The site will span nearly 300,000 square feet, creating around 300 jobs. It includes roles for electro-mechanical assemblers, quality management, quality control, industrial production and test engineers, project management, supply chain management, and logistics employees. The AP 220 will be designed for operational speeds of up to 220 miles per hour.
...
  by BandA
 
Didn't Siemens manufacture the Brightline trainsets in CA? Now they are going to manufacture CA trainsets in NY? Obviously they are doing this for the tax breaks. Is 300,000 sq ft big enough for train manufacture? Is this factory for coaches and locomotives? Are these carbon-fiber or fiberglass bodies, or stainless or steel? Where is the sheet metal "stamping" plant?
  by R36 Combine Coach
 
BandA wrote: Thu Sep 12, 2024 12:00 pm Didn't Siemens manufacture the Brightline trainsets in CA? Now they are going to manufacture CA trainsets in NY? Obviously they are doing this for the tax breaks.
Also for the "made in NY" incentive that will help them on MTA contracts.
  by RandallW
 
Siemens likely would have gotten similar tax breaks almost anywhere else. Since Siemens already has 8 manufacturings sites in 6 states (9 in 7 if including the NC plant being built), and would be shipping lots of subassemblies or components from those locations to wherever final assembly occurs, it makes sense for them to add another state to the portfolio, since clustering every plant together increases the likely hood of a single natural disaster disrupting all manufacturing activity.

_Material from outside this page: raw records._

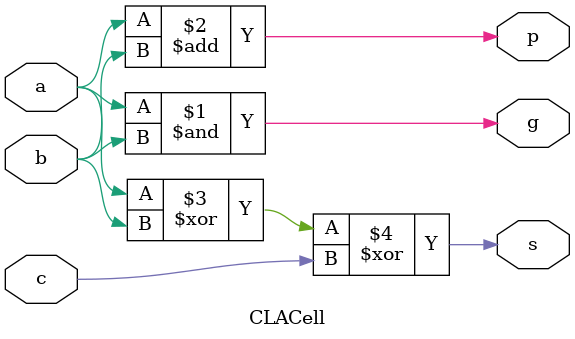
<source format=v>
`timescale 1ns / 1ps
module CLACell(
		input a,
		input b,
		input c,
		output g,
		output p, 
		output s
	);
	
	assign g = a & b;
	assign p = a + b;
	assign s = a ^ b ^ c;

endmodule

</source>
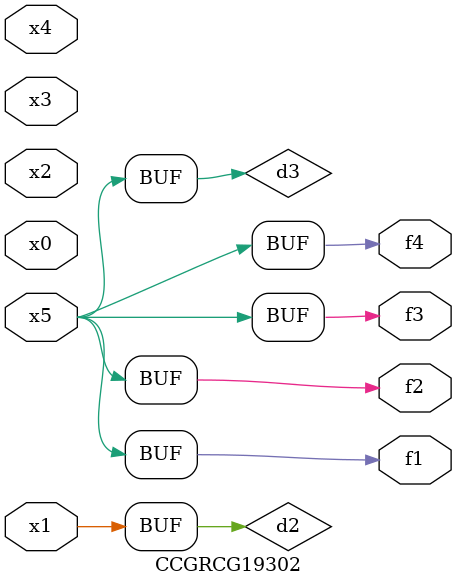
<source format=v>
module CCGRCG19302(
	input x0, x1, x2, x3, x4, x5,
	output f1, f2, f3, f4
);

	wire d1, d2, d3;

	not (d1, x5);
	or (d2, x1);
	xnor (d3, d1);
	assign f1 = d3;
	assign f2 = d3;
	assign f3 = d3;
	assign f4 = d3;
endmodule

</source>
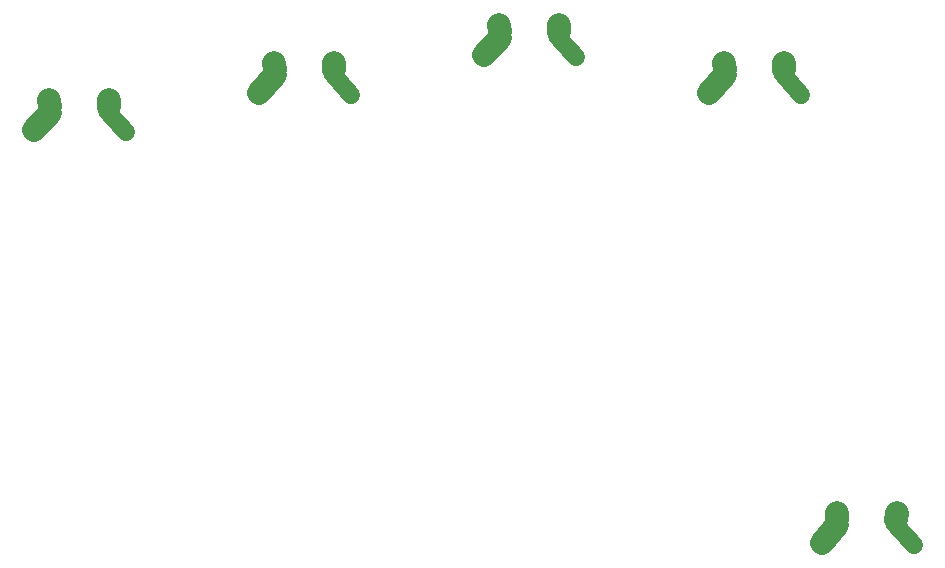
<source format=gbr>
G04 #@! TF.GenerationSoftware,KiCad,Pcbnew,(5.1.5)-3*
G04 #@! TF.CreationDate,2020-09-15T11:54:06+03:00*
G04 #@! TF.ProjectId,reset,72657365-742e-46b6-9963-61645f706362,rev?*
G04 #@! TF.SameCoordinates,Original*
G04 #@! TF.FileFunction,Paste,Top*
G04 #@! TF.FilePolarity,Positive*
%FSLAX46Y46*%
G04 Gerber Fmt 4.6, Leading zero omitted, Abs format (unit mm)*
G04 Created by KiCad (PCBNEW (5.1.5)-3) date 2020-09-15 11:54:06*
%MOMM*%
%LPD*%
G04 APERTURE LIST*
%ADD10C,2.000000*%
%ADD11C,1.500000*%
G04 APERTURE END LIST*
D10*
X132714999Y-115570000D02*
X132675001Y-116150000D01*
X126365005Y-118110004D02*
X127674995Y-116649996D01*
X127635001Y-115570000D02*
X127674999Y-116150000D01*
D11*
X134151954Y-118296082D02*
X132508046Y-116463918D01*
D10*
X123189999Y-77470000D02*
X123150001Y-78050000D01*
X116840005Y-80010004D02*
X118149995Y-78549996D01*
X118110001Y-77470000D02*
X118149999Y-78050000D01*
D11*
X124626954Y-80196082D02*
X122983046Y-78363918D01*
D10*
X104139999Y-74295000D02*
X104100001Y-74875000D01*
X97790005Y-76835004D02*
X99099995Y-75374996D01*
X99060001Y-74295000D02*
X99099999Y-74875000D01*
D11*
X105576954Y-77021082D02*
X103933046Y-75188918D01*
D10*
X85089999Y-77470000D02*
X85050001Y-78050000D01*
X78740005Y-80010004D02*
X80049995Y-78549996D01*
X80010001Y-77470000D02*
X80049999Y-78050000D01*
D11*
X86526954Y-80196082D02*
X84883046Y-78363918D01*
D10*
X66039999Y-80645000D02*
X66000001Y-81225000D01*
X59690005Y-83185004D02*
X60999995Y-81724996D01*
X60960001Y-80645000D02*
X60999999Y-81225000D01*
D11*
X67476954Y-83371082D02*
X65833046Y-81538918D01*
M02*

</source>
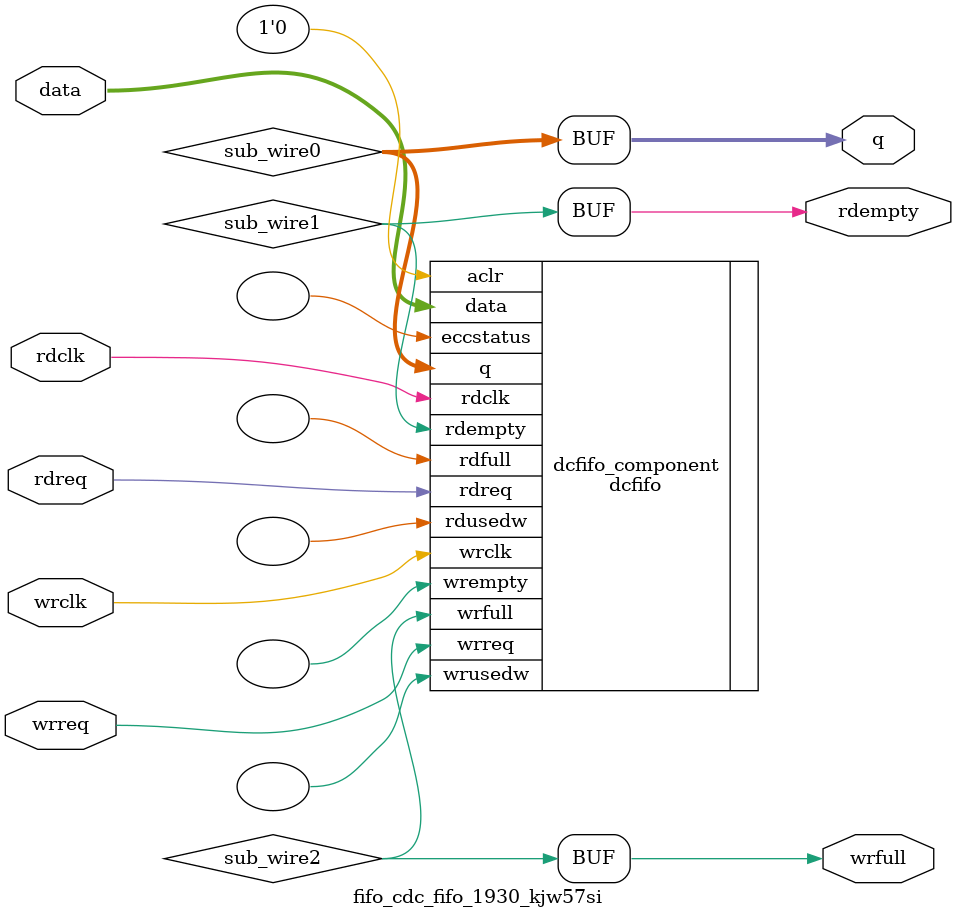
<source format=v>



`timescale 1 ps / 1 ps
// synopsys translate_on
module  fifo_cdc_fifo_1930_kjw57si  (
    data,
    rdclk,
    rdreq,
    wrclk,
    wrreq,
    q,
    rdempty,
    wrfull);

    input  [7:0]  data;
    input    rdclk;
    input    rdreq;
    input    wrclk;
    input    wrreq;
    output [7:0]  q;
    output   rdempty;
    output   wrfull;

    wire [7:0] sub_wire0;
    wire  sub_wire1;
    wire  sub_wire2;
    wire [7:0] q = sub_wire0[7:0];
    wire  rdempty = sub_wire1;
    wire  wrfull = sub_wire2;

    dcfifo  dcfifo_component (
                .data (data),
                .rdclk (rdclk),
                .rdreq (rdreq),
                .wrclk (wrclk),
                .wrreq (wrreq),
                .q (sub_wire0),
                .rdempty (sub_wire1),
                .wrfull (sub_wire2),
                .aclr (1'b0),
                .eccstatus (),
                .rdfull (),
                .rdusedw (),
                .wrempty (),
                .wrusedw ());
    defparam
        dcfifo_component.enable_ecc  = "FALSE",
        dcfifo_component.intended_device_family  = "Agilex 7",
        dcfifo_component.lpm_hint  = "DISABLE_DCFIFO_EMBEDDED_TIMING_CONSTRAINT=TRUE",
        dcfifo_component.lpm_numwords  = 256,
        dcfifo_component.lpm_showahead  = "OFF",
        dcfifo_component.lpm_type  = "dcfifo",
        dcfifo_component.lpm_width  = 8,
        dcfifo_component.lpm_widthu  = 8,
        dcfifo_component.overflow_checking  = "ON",
        dcfifo_component.rdsync_delaypipe  = 4,
        dcfifo_component.underflow_checking  = "ON",
        dcfifo_component.use_eab  = "ON",
        dcfifo_component.wrsync_delaypipe  = 4;


endmodule



</source>
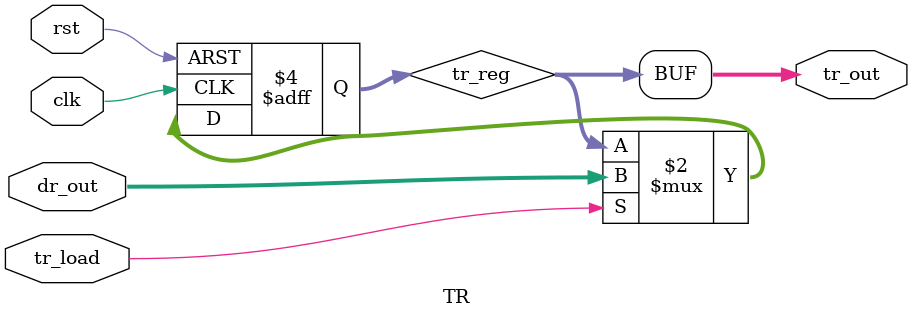
<source format=v>
module TR(
	input clk,
	input rst,
	input tr_load,
	input [7:0] dr_out,
	output [7:0] tr_out
	);
	
reg [7:0] tr_reg;

always @(posedge clk, posedge rst) begin
	if(rst) tr_reg<=8'b0;
	else if(tr_load) tr_reg<=dr_out;
end

assign tr_out=tr_reg;

endmodule

</source>
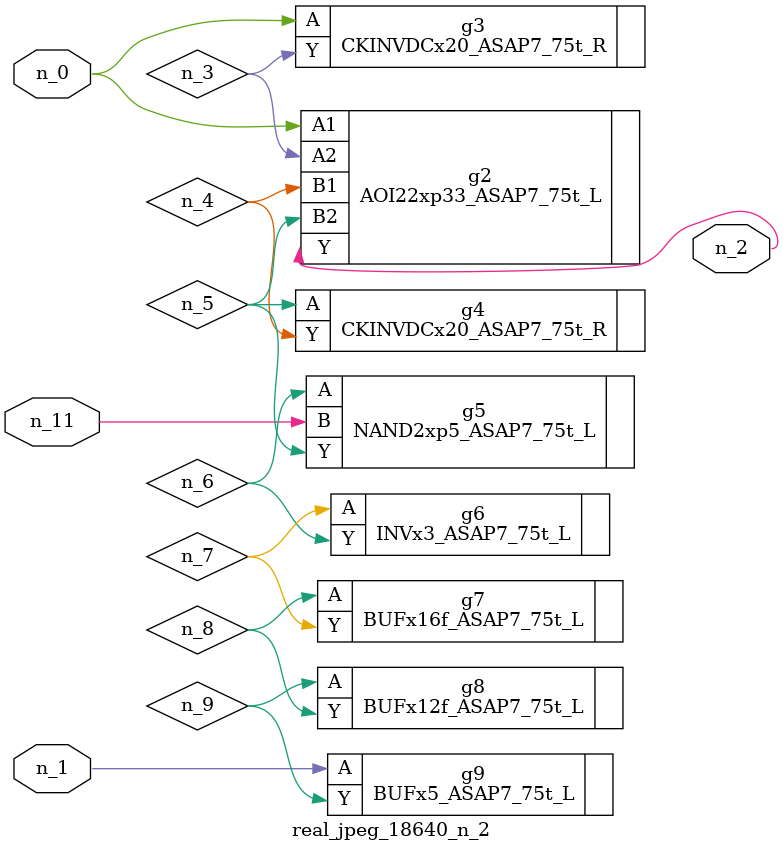
<source format=v>
module real_jpeg_18640_n_2 (n_1, n_11, n_0, n_2);

input n_1;
input n_11;
input n_0;

output n_2;

wire n_5;
wire n_4;
wire n_8;
wire n_6;
wire n_7;
wire n_3;
wire n_9;

AOI22xp33_ASAP7_75t_L g2 ( 
.A1(n_0),
.A2(n_3),
.B1(n_4),
.B2(n_5),
.Y(n_2)
);

CKINVDCx20_ASAP7_75t_R g3 ( 
.A(n_0),
.Y(n_3)
);

BUFx5_ASAP7_75t_L g9 ( 
.A(n_1),
.Y(n_9)
);

CKINVDCx20_ASAP7_75t_R g4 ( 
.A(n_5),
.Y(n_4)
);

NAND2xp5_ASAP7_75t_L g5 ( 
.A(n_6),
.B(n_11),
.Y(n_5)
);

INVx3_ASAP7_75t_L g6 ( 
.A(n_7),
.Y(n_6)
);

BUFx16f_ASAP7_75t_L g7 ( 
.A(n_8),
.Y(n_7)
);

BUFx12f_ASAP7_75t_L g8 ( 
.A(n_9),
.Y(n_8)
);


endmodule
</source>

It looks like the announcement was made in a rail served industrial park with ready to build sites.
  by markhb
 
I looked up Horseheads, NY. It's between Corning and Elmira in Chemung County, which officially puts it in Appalachia and possibly qualifies it for additional government incentives.
  by R36 Combine Coach
 
markhb wrote: Fri Sep 13, 2024 12:37 pm I looked up Horseheads, NY. It's between Corning and Elmira in Chemung County, which officially puts it in Appalachia and possibly qualifies it for additional government incentives.
Not far from CAF in Elmira. Of the passenger rail equipment plants in NY State, three are in counties that are members of the Appalachian Regional Commission: the other being Alstom (Hornell). Kawasaki is in Yonkers, and BBD/Alstom in Plattsburgh, though the former choose Yonkers thanks to PANYNJ financing and incentives.

I wonder if the Pittsburgh Siemens facility (Munhall, formerly East Pittsburgh) producing control equipment for rail rolling stock was former Westinghouse.